Here \(b \) is the second constant of integration, the fixed endpoints and length give \(\begin{equation}
\lambda, a, b
\end{equation}\). In general, the equations must be solved numerically. To get some feel for why this will always work, note that changing \(a\) varies how rapidly the cosh curve climbs from its low point of \(\begin{equation}(x, y)=(b, \lambda+a)\end{equation}\), increasing \(a\) “fattens” the curve, then by varying \(\begin{equation}
b, \lambda
\end{equation}\) we can move that lowest point to the lowest point of the chain (or rather of the catenary, since it might be outside the range covered by the physical chain).
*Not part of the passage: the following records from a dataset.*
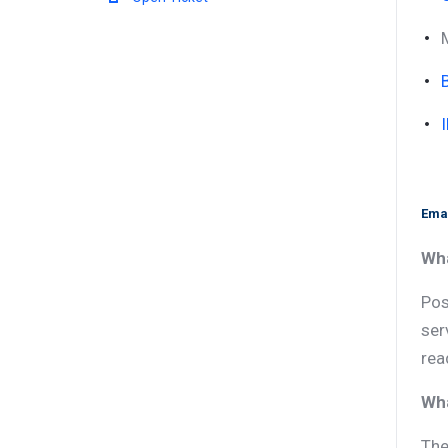
Emai
Wha
Pos
ser
rea
Wha
The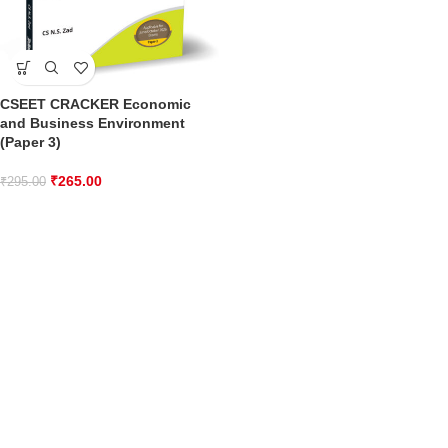
CSEET CRACKER Economic
and Business Environment
(Paper 3)
₹
265.00
₹
295.00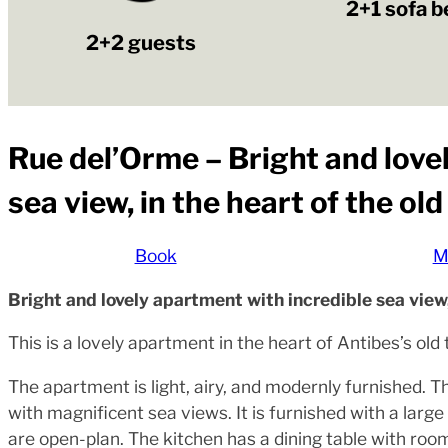
2+1 sofa b
2+2 guests
Rue del’Orme – Bright and love
sea view, in the heart of the ol
Book
M
Bright and lovely apartment with incredible sea view,
This is a lovely apartment in the heart of Antibes’s ol
The apartment is light, airy, and modernly furnished.
with magnificent sea views. It is furnished with a larg
are open-plan. The kitchen has a dining table with room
Algebraically, we know the curve can be written as \(\begin{equation}
y=a \cosh (x / a)
\end{equation}\), although at this stage we don’t know the constant a or where the origin is. What we do know is the length of the chain, and the horizontal and vertical distances \(\begin{equation}
\left(x_{2}-x_{1}\right) \text { and }\left(y_{2}-y_{1}\right)
\end{equation}\) between the fixed endpoints. It’s straightforward to calculate that the length of the chain is \(\begin{equation}
\ell=a \sinh \left(x_{2} / a\right)-a \sinh \left(x_{1} / a\right)
\end{equation}\), and the vertical distance v between the endpoints is \(\begin{equation}
v=a \cosh \left(x_{2} / a\right)-a \cosh \left(x_{1} / a\right) \text { from which } \ell^{2}-v^{2}=4 a^{2} \sinh ^{2}\left[\left(x_{2}-x_{1}\right) / 2 a\right]
\end{equation}\). All terms in this equation are known except a, which can therefore be found numerically. (This is in Wikipedia, among other places.)

Exercise: try applying this reasoning to finding a for the soap film minimization problem. In that case, we know \(\begin{equation}
\left(x_{1}, y_{1}\right) \text { and }\left(x_{2}, y_{2}\right)
\end{equation}\), there is no length conservation requirement, to find a we must eliminate the unknown b from the equations \(\begin{equation}
y_{1}=a \cosh \left(\left(x_{1}-b\right) / a\right), y_{2}=a \cosh \left(\left(x_{2}-b\right) / a\right)
\end{equation}\). This is not difficult, but, in contrast to the chain, does not give a in terms of \(\begin{equation}
y_{1}-y_{2}
\end{equation}\), instead \(\begin{equation}
y_{1}, y_{2}
\end{equation}\) appear separately. Explain, in terms of the physics of the two systems, why this is so different from the chain.